Я и Олешу видел не один раз.
Узнавая в изданной в 2006-м “Книге прощания” растворенные там “Ни дня без строчки”, вспоминаю, как я ему обязан. Может быть, идея этих моих записей – от него?
“Следовать за мыслями великого человека есть наука самая занимательная”.
Александр Пушкин
“Ни дня без строчки”? Даже если эта строчка – не твоя?
Насколько все-таки я завишу от чужих умов, мои догадки – от их открытий?
Я люблю чужую мысль, я завидую ей.
Часто я использую ее как насильник. Каждая цитата здесь не только часть моего “интеллектуального или духовного опыта”, она еще и – в некотором смысле – мое собственное высказывание, мое признание, моя откровенность.
Иногда наступает такая степень близости между мной и источником, когда мне кажется, что его мысли – мои мысли, и я не испытываю никакой неловкости, пользуясь ими, как своими.
“Цитата не есть выписка. Цитата есть цикада. Неумолкаемость ей свойственна. Вцепившись в воздух, она его не отпускает”.
Осип Мандельштам
Известно, что жизнь и судьба человеческая решаются в споре между Богом и сатаной. (Иов). И в этом споре Бог вовсе не так активен, как дьявол, он больше доверяет человеку, он не кукловод. Может показаться, что Бог наивнее, а дьявол – больший психолог? Но это заблуждение.

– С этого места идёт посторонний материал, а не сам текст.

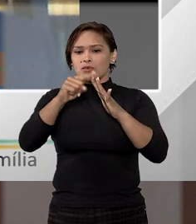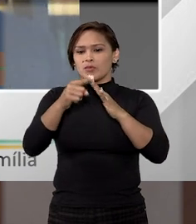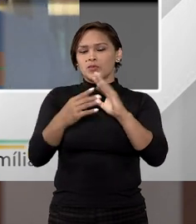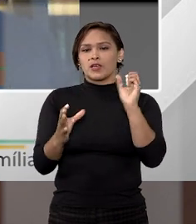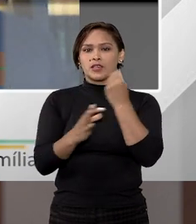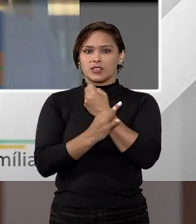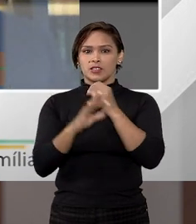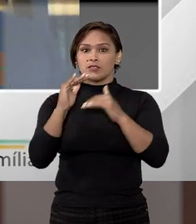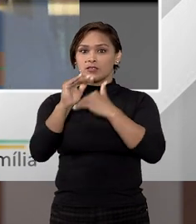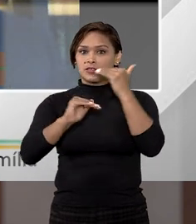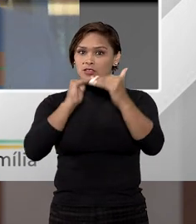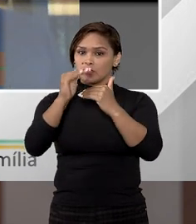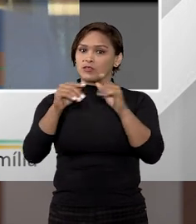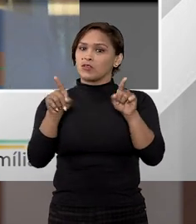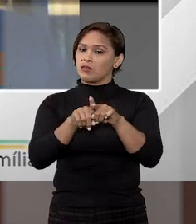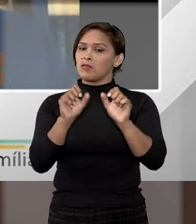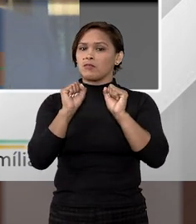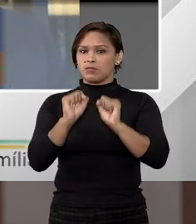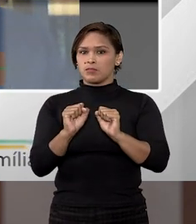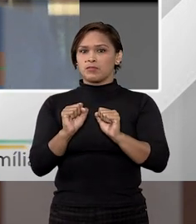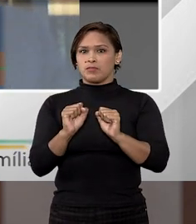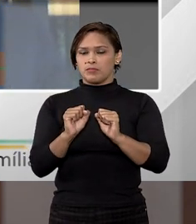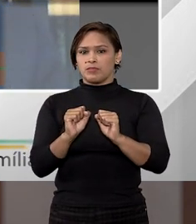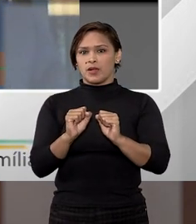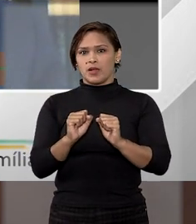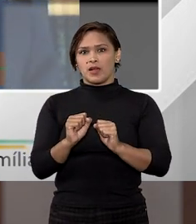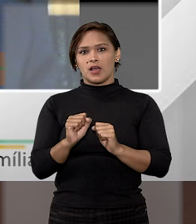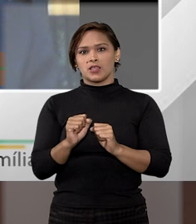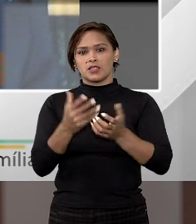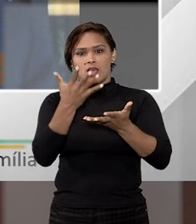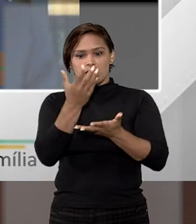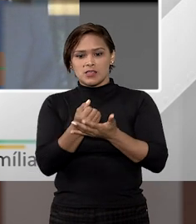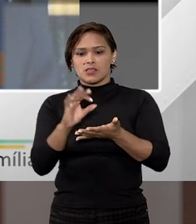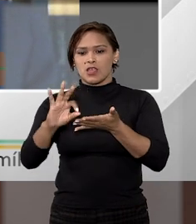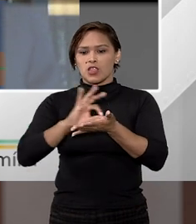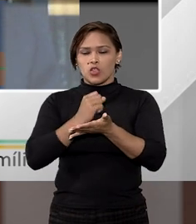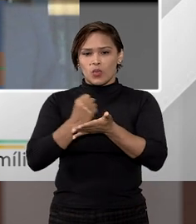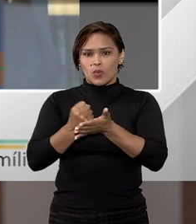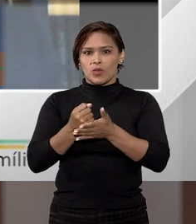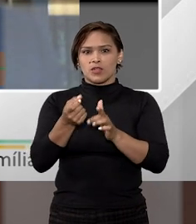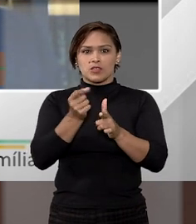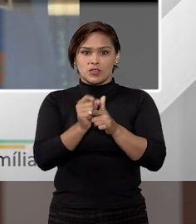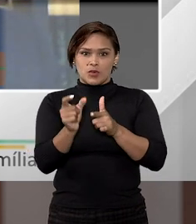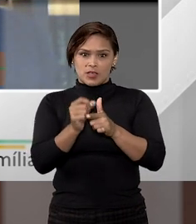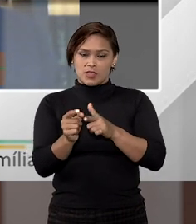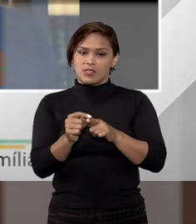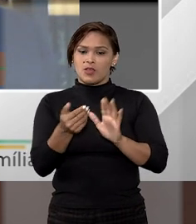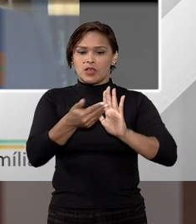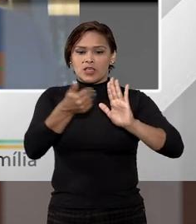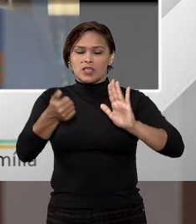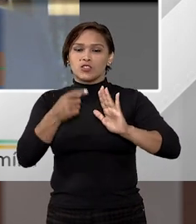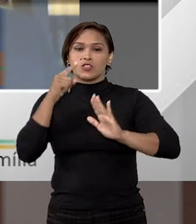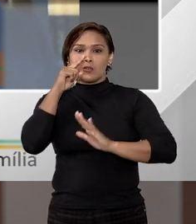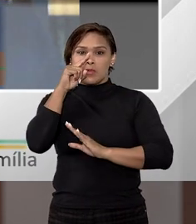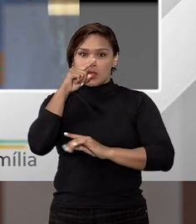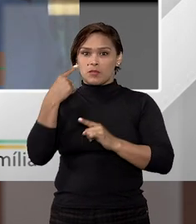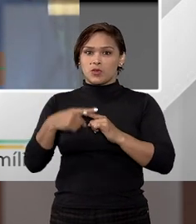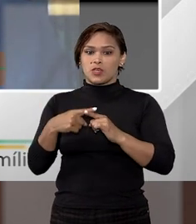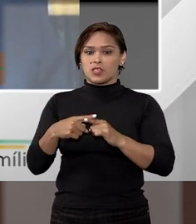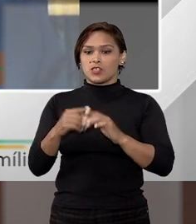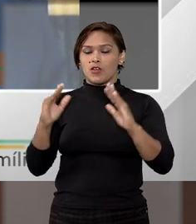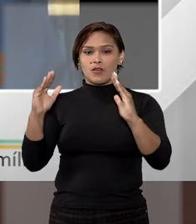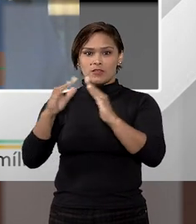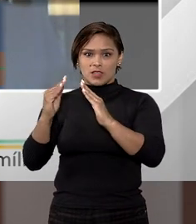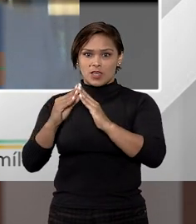garantias que o mercado desenvolveu que podem ser aceitas no contrato de locação e que tiram esse risco porque, gente, nós estamos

Что же зависит от человека? Собственно, это и есть главный вопрос и философии, и искусства.
Я всегда думаю, почему я такой счастливый человек. Я ведь мог не родиться. Но они встретились, эти двое – с помощью третьего, моего дяди, писателя Виктора Дмитриева, которого я никогда не видел и который мог застрелиться до того, как их познакомил. Я мог погибнуть в войну. Ведь немецкая бомба, попавшая в наш балкон, могла разорваться, а не зарыться в землю. И я мог в тот момент быть не в эвакуации, а дома, на Фурманова. Разве это не счастье? И в эвакуации я мог умереть от диспепсии, если бы не было нужного лекарства взамен того, что вдруг сдуло с подоконника ташкентским ветерком. Но я не умер. Разве это не счастье? Впоследствии я мог стать негодяем, вором, стукачом. А почему нет? Но ведь не стал. Разве же это не счастье? Я мог не прочитать то, что я прочитал, не увидеть то, что увидел, не побывать там, где я побывал. Но прочитал, увидел, побывал. Могло не быть сына. Я мог не встретить мою жену Иру и нашу дочку Катю. Я мог не встретить тех, кого встречал и с кем дружил. Но я их встретил. Разве это не счастье?